La plupart de nos écrits actuels cassent ces mythes
exotiques. Très mauvais de briser les illusions.
Peut-être que notre histoire coloniale qui n’a pas
connu les horreurs de la déportation, de
l’esclavage, de l’exil – les îles Marquises
exceptées, durant 2 ans – n’est pas attirante ? Il
faut beaucoup de sang, des montagnes de cadavres, des
scandales, des révolutions, des atrocités inédites, pour
intéresser loin de chez soi.
Peut-être que notre écriture est autre ? Inclassable ?
Peut-être n’est-elle pas encore perçue comme un
faire-valoir ? À beaucoup de points de vue. Peut-être se
méfie t-on, doute t-on, secrètement des capacités
d’un peuple bercé par l’expression orale à
écrire sur lui même ?
Peut-être fais-je fausse route dans mes suppositions ?
J’aimerais tant obtenir des réponses. Je resterai
sur ma faim durant ce nouveau salon du livre.

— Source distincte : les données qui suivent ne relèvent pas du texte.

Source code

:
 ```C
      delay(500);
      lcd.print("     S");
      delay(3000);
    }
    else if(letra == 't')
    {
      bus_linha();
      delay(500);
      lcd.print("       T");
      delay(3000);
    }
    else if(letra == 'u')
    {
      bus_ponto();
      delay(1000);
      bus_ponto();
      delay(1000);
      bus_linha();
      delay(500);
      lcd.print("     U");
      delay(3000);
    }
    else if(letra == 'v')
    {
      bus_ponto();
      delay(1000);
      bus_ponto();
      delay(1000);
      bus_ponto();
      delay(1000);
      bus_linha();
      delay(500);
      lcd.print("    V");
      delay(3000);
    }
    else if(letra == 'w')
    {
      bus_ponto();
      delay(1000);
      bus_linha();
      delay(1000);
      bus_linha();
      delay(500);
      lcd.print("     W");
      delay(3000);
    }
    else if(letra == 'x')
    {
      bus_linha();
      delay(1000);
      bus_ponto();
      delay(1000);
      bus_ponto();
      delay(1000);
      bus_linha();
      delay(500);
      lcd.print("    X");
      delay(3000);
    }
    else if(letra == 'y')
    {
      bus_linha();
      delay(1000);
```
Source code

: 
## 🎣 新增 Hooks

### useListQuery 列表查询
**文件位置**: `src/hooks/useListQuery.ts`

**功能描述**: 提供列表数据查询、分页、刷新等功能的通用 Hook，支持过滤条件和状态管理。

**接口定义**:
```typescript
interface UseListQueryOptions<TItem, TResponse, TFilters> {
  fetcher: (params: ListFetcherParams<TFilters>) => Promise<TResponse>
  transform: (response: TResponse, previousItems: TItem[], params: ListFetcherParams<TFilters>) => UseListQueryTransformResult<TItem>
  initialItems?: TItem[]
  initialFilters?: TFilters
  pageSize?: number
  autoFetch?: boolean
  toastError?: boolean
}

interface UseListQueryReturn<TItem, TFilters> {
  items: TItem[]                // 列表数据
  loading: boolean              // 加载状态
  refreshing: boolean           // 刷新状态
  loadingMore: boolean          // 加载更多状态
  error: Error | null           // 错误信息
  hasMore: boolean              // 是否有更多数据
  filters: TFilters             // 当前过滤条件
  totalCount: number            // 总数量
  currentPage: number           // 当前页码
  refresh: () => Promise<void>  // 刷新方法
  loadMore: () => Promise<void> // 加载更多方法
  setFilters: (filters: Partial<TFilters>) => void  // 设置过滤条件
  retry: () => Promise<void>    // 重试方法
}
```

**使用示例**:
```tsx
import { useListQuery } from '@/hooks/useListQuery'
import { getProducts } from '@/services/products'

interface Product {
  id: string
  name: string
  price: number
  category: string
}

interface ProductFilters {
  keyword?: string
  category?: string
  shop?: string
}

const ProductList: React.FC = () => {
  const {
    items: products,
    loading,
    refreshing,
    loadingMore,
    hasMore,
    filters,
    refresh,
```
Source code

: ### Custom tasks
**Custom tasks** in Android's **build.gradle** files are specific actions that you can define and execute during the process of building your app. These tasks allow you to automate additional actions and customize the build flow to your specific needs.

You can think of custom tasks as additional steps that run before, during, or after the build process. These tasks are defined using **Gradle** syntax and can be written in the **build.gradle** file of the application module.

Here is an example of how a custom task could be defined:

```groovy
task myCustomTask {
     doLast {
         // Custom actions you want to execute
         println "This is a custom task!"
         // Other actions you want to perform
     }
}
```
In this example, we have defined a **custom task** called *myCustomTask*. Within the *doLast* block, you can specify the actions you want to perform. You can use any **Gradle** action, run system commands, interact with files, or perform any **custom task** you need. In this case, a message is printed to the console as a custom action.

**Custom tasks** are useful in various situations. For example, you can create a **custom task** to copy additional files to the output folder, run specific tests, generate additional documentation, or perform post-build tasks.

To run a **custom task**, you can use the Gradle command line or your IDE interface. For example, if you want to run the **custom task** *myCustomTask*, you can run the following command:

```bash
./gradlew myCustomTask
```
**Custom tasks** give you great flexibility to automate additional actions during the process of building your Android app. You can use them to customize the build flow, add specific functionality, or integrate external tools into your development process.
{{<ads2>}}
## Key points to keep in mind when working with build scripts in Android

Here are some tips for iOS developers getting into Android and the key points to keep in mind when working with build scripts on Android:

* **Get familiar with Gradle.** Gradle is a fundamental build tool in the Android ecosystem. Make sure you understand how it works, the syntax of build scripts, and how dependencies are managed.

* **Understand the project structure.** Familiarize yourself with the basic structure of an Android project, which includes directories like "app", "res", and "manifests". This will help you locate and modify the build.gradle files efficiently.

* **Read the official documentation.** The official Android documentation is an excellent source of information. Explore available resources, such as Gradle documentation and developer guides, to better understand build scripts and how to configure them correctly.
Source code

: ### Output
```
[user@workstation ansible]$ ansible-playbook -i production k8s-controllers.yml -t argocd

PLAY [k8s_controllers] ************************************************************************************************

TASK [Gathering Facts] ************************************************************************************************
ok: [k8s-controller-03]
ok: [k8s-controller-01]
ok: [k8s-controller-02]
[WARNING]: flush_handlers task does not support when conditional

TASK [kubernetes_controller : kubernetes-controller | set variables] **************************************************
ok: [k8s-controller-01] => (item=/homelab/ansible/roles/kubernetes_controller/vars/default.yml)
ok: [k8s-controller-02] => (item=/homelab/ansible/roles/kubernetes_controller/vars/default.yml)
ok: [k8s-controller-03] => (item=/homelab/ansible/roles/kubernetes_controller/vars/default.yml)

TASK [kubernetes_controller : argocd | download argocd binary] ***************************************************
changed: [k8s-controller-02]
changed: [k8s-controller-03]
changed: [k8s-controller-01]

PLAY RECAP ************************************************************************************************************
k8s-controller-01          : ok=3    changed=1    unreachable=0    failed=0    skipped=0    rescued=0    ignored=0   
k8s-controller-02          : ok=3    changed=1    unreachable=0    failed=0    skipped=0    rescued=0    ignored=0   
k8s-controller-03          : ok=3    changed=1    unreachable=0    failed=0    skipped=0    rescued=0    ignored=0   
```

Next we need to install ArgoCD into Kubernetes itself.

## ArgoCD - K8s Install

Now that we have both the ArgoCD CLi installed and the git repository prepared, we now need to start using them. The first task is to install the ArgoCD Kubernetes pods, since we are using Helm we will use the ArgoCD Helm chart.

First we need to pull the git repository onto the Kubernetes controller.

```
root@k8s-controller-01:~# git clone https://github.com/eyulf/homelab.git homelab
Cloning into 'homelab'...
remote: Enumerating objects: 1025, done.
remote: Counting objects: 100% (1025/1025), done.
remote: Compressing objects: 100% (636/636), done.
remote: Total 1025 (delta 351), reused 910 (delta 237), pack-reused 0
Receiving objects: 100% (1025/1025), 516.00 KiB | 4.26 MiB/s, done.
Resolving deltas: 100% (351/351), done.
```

Devrions-nous utiliser des filières anglophones pour
être reconnus ailleurs que chez nous, auprès du grand
public ? Célestine Hitiura Vaite nous prouve que cela
est possible. Elle est actuellement notre seule
ambassadrice internationale qui insiste à chacune de ses
interviews :
« Mais si, c’est vrai, on écrit aussi à Tahiti, en
Polynésie. »
L’espoir le plus sérieux passerait-il par la
traduction de la langue anglaise et par la publication
anglo-saxonne ? De POM, pourquoi, alors, ne pas nous
transformer en POM POM (Majorettes) ? Et parader avec
nos crayons en guise de bâtons ? Cette raillerie me fait
rire toute seule.
Le moment des adieux est arrivé. Les colliers de coquillages remplacent les guirlandes de fleurs. Les accolades, les embrassades, les émotions authentiques, scellent les liens d’une famille littéraire agrandie. Puissent nos invités habitant l’autre côté de la terre être les témoins francophones de notre existence. Puissent nos invités du Pacifique Sud être toujours nos alliés en littérature. Nos amis.
On s’est connus, on s’est reconnus,
On s’est perdus d’vue, on s’est
r’perdus d’vue
On s’est retrouvés, on s’est
réchauffés,
Puis on s’est séparés.
Chacun pour soi est reparti,
Dans l’tourbillon d’la vie
Marie Claude Teissier-Landgraf
* Poème de Paul Wamo extrait du livre Le Pleurnicheur, Éditions l’Herbier De Feu – Nouvelle Calédonie.